Below the general info is a list of methods sorted by the samples column. The first two columns show the number and % of samples that this method was on the stack. The second two columns show the number and % of samples that this method was at the _top_ of the stack. By sorting by the samples column, we're showing the methods that our process was spending the most time in across all the samples. If we sorted by total (possible via total N in the CLI) we’re showing what methods were generally on the stack the most. This is useful too, but often just shows methods that are at the root of the stack (like server and middleware code that wrap everything else).

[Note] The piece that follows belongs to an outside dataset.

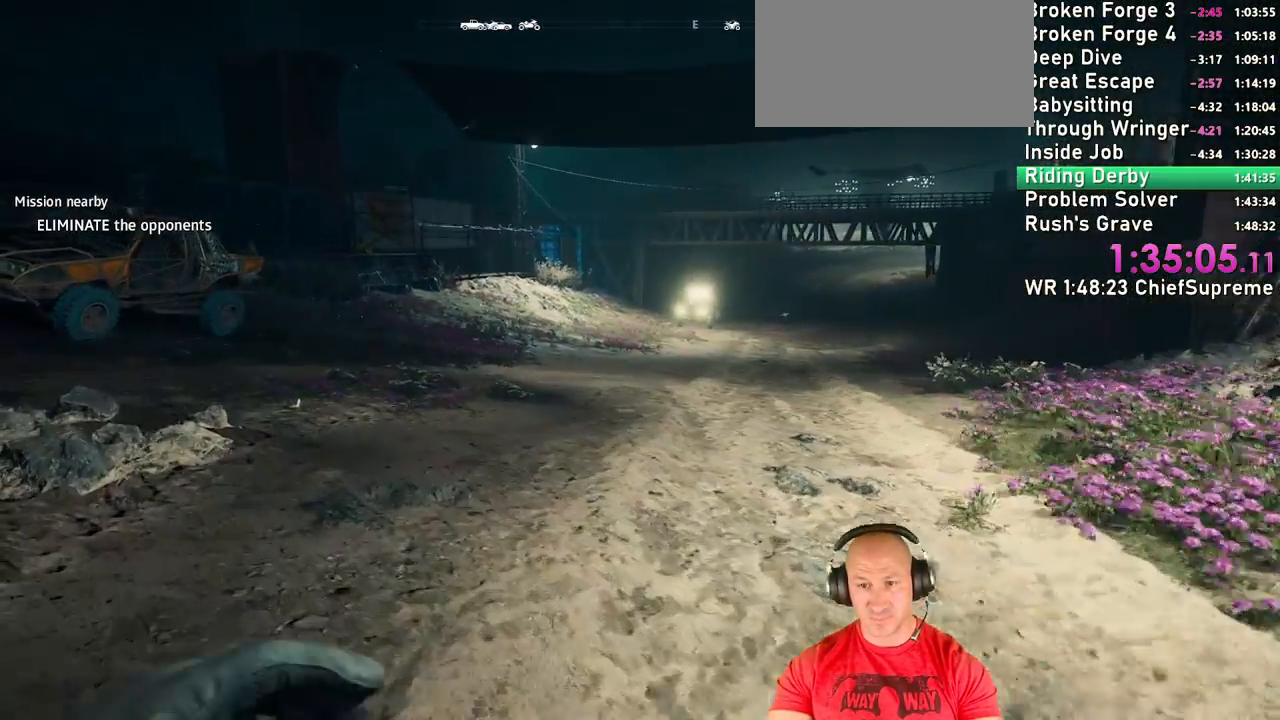
{"keys": ["a", "w"], "mouse": [], "events": [[117, "shift", "down"], [317, "shift", "up"]]}
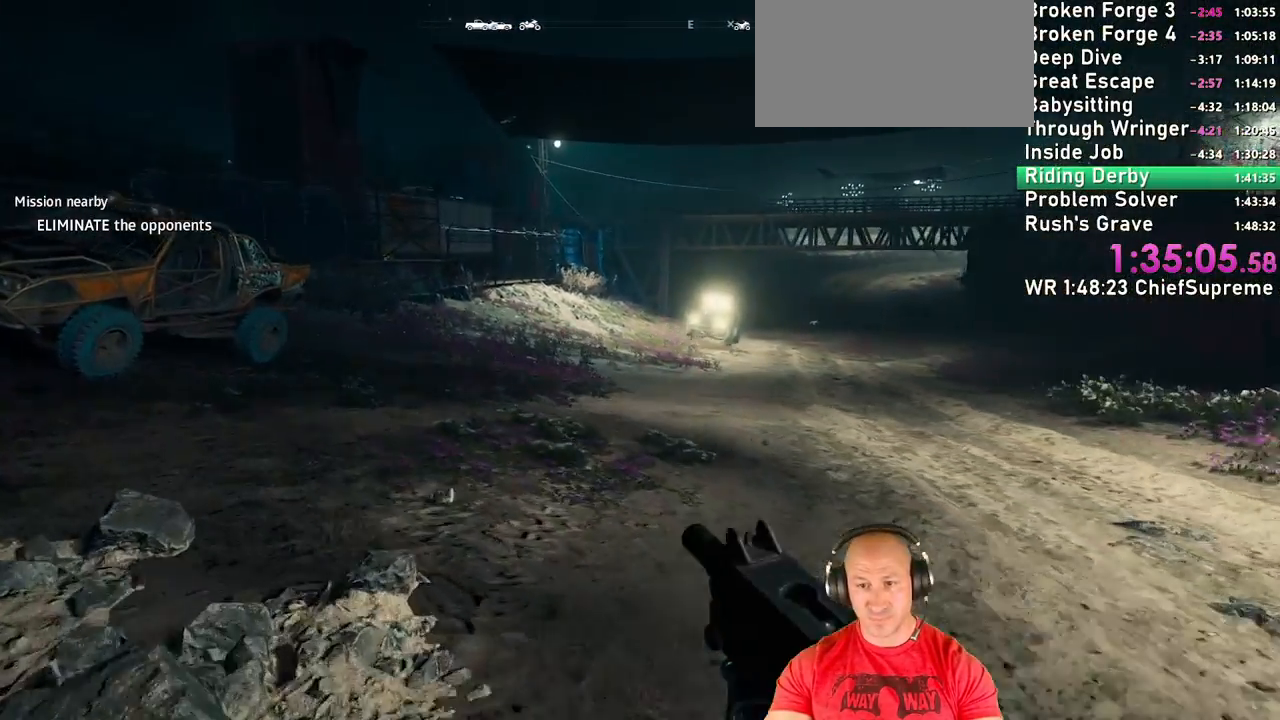
{"keys": ["t", "w"], "mouse": [], "events": [[17, "a", "up"], [134, "a", "down"], [400, "a", "up"], [400, "t", "down"]]}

You can also dive into a specific method and see what the callers and callees (up/down the stack) were in the samples that were captured using method METHOD.

What’s a flame graph?

Flame graphs are a visualization of the same stack sample data popularized by Brendan Gregg. Flame graphs are awesome because they let us have an overview of an entire dump/captured session in a visual way that make it easier to pinpoint hot-points. Flame graphs display time left to right and the stack vertically. The colors in the StackProf Flame graphs are used to group different sources of code (i.e. different gems, controllers, models, etc) and are sorted with darkest red being the code that had the most TOTAL samples. In the example above, which is a profile of a Rails controller action you can see that ActionPack is at the top which makes sense because we’re spending most of our time dispatching/running a controller action. We can see that the stack moves up and down and there are clear sections where different parts of the action are happening. The lowest hanging fruit for optimization here are things that are wide and close to the top. Those are methods that are themselves taking up a lot of time.

Where to next?

If you set up stackprof-remote on your production app, you can make it easy to collect dumps from you’re running prod servers. You can do this at high traffic times, or just during a normal day, and get a good sense of where your app is spending time across actions/requests. This can be immensely useful as it can identify areas of code that are not in a single action, but common between actions that are taking up an unexpected amount of time or CPU. It can be useful locally, too, as Eileen showed in her optimization of the Rails test suite.